Summary: There should be more to come from the whole PRISM/NSA-gate, but the ball is in the court of one activist/lawyer/blogger, Glenn Greenwald

Daily links are still flooded with stories about PRISM, which was also related to our regular scope of coverage [1, 2, 3]. PRISM is not exactly news to those who watched the NSA closely (as I did for several years). What’s new, for the most part, is concrete proof finally existing and being accessible to the public. Cablegate has been the bloodline of some valuable posts of ours, showing the importance of secret policy being made public. The Guardian did decent work, but it didn’t publish all the documents as the leaker had hoped based on some reports. This permits some companies to deny what they are doing. This means that people will carry on with their addiction to Web search and proprietary chat facilities from Microsoft and Google. It is already clear that Microsoft gives governments easy access to Skype (we wrote about it months ago, citing Microsoft's own admission) and the ‘guardian’ reminds us of that:

UK intelligence agencies made thousands of requests for information on private communications via Microsoft products last year, with demands for Skype call information outnumbering those made by US agencies.
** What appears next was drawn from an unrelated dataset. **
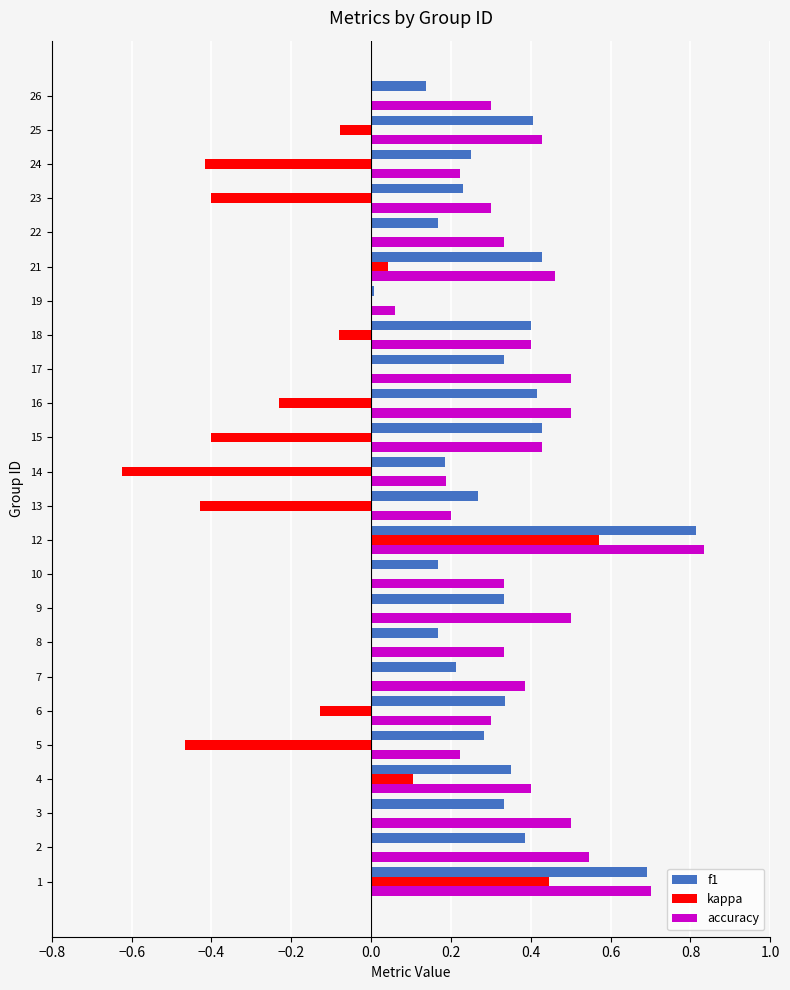

Which label corresponds to the largest value in the chart?

12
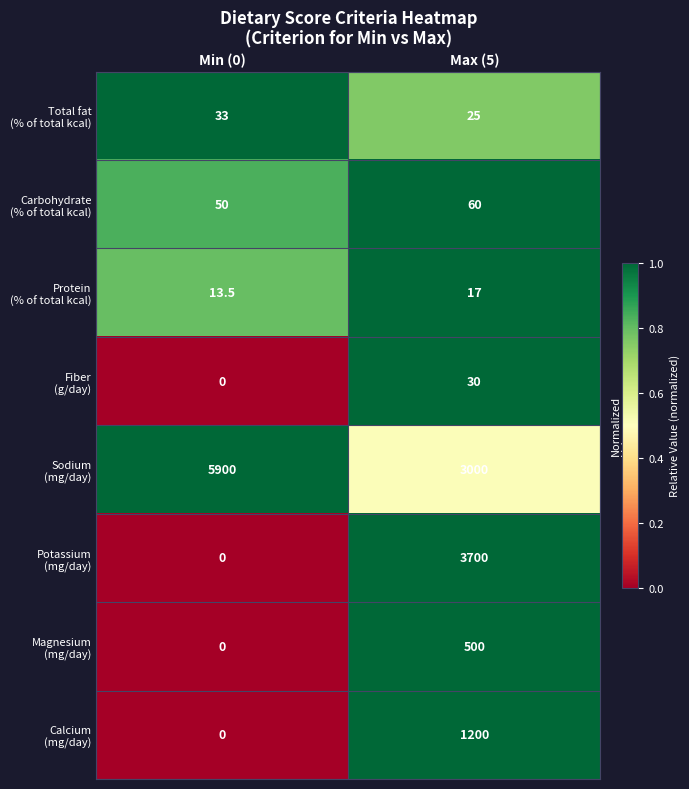

What is the spread (max minus min) of values at Max (5)?

3683.0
In 2012, the UK made 1,268 requests to Skype for information such as the names of callers, their address, email account details and telephone numbers dialled. This was a quarter of all requests received by the Microsoft-owned internet call service from governments around the world. The requests could have come from British police and intelligence agencies, such as GCHQ.

As Satipera put it in identi.ca the other day, “Microsoft for security, like fencing with a baguette.” There is more to the numbers above, which is why Glenn Greenwald should pass the leaked documents to Wikileaks, making a copy of the whole lot of documents, thus permitting full publication of public policy (the ‘guardian’ won’t do it). Unless this happens, many companies will carry on evading/lying to restore public acceptance of a mass surveillance state where dissidents are the real target.
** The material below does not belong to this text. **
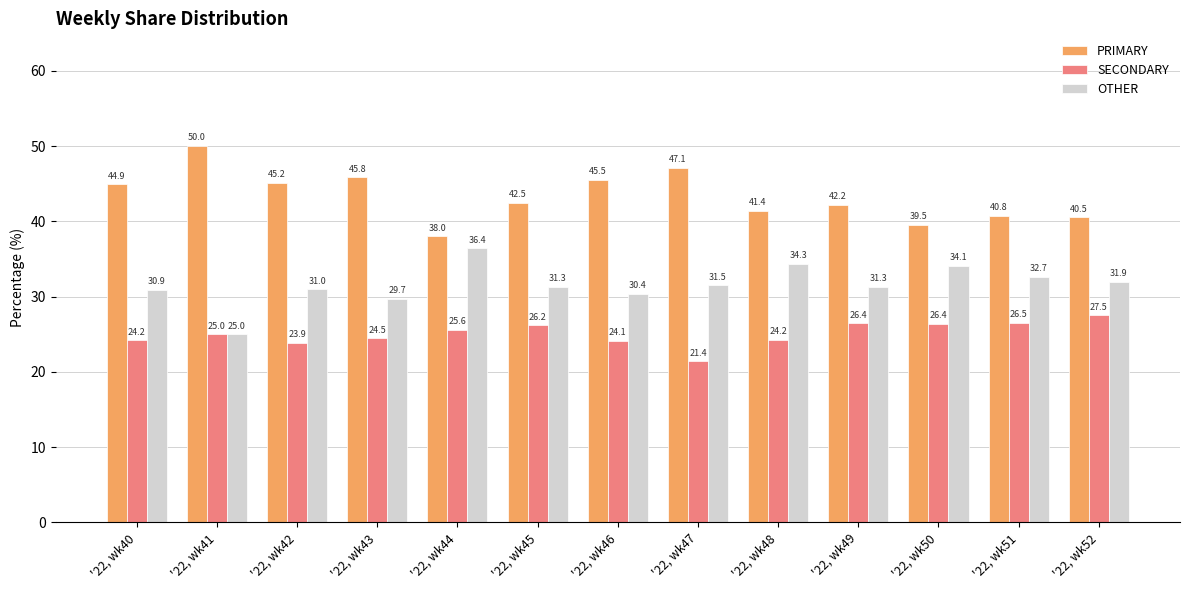

Which series has the largest total across all categories?

PRIMARY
Update: The following article has just been published: NSA Leaks Suggest Microsoft May Have Misled Public Over Skype Eavesdropping

There were many striking details in the Washington Post’s scoop about PRISM and its capabilities, but one part in particular stood out to me. The Post, citing a top-secret NSA PowerPoint slide, wrote that the agency has a specific “User’s Guide for PRISM Skype Collection” that outlines how it can eavesdrop on Skype “when one end of the call is a conventional telephone and for any combination of ‘audio, video, chat, and file transfers’ when Skype users connect by computer alone.” (Emphasis added.)
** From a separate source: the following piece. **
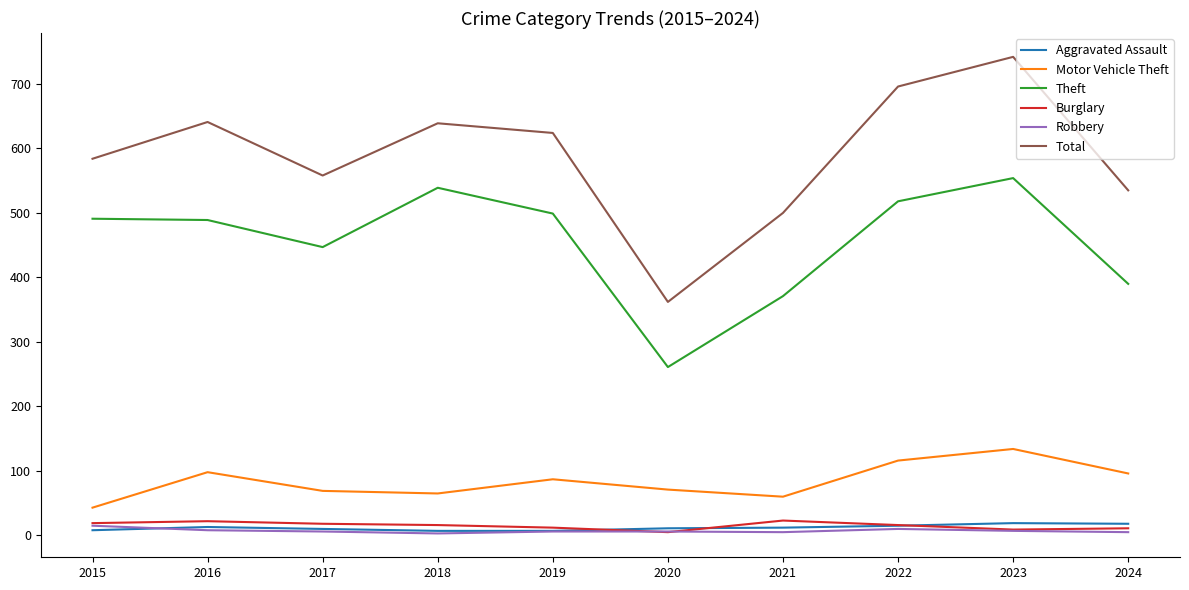

Read the Robbery value at 2019.

6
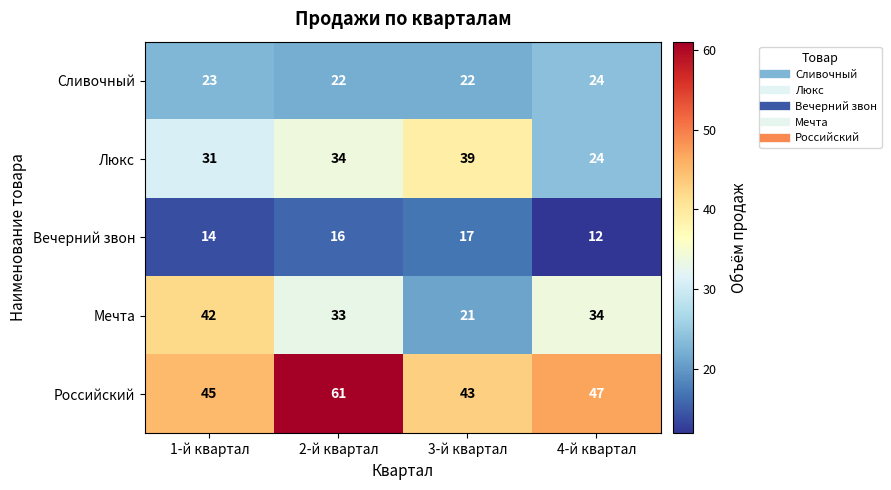

At which category is the sum across all series the highest?

2-й квартал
This piece of information is significant for a number of reasons. Last year, speculation arose in the hacker community that Skype, which was purchased by Microsoft in 2011 and had been difficult to wiretap, had become compliant with law enforcement demands. I pressured Skype to disclose its eavesdropping capabilities, but the company refused to discuss the matter. After a range of advocacy groups published an open letter calling for more clarity on the issue, Microsoft eventually released a transparency report detailing information about law enforcement requests for user data. The report devoted an entire section to Skype and claimed that in 2012, it hadn’t handed any communications content over to authorities anywhere in the world. Microsoft also said in notes accompanying the transparency report that calls made between Skype-Skype users were encrypted peer-to-peer, implying that they did not pass through Microsoft’s central servers and could not be eavesdropped on—except maybe if the government deployed a spy Trojan on a targeted computer to bypass encryption.

But the NSA “PRISM Skype Collection” guide casts doubt on whether any Skype communications are beyond the NSA’s reach. That the NSA claims to be able to grab all Skype users’ communications also calls into question the credibility of Microsoft’s transparency report—particularly the claim that in 2012 it did not once hand over the content of any user communications. Moreover, according to a leaked NSA slide published by the Post, Skype first became part of the NSA’s PRISM program in February 2011—three months before Microsoft purchased the service from U.S. private equity firms Silver Lake and Andreessen Horowitz.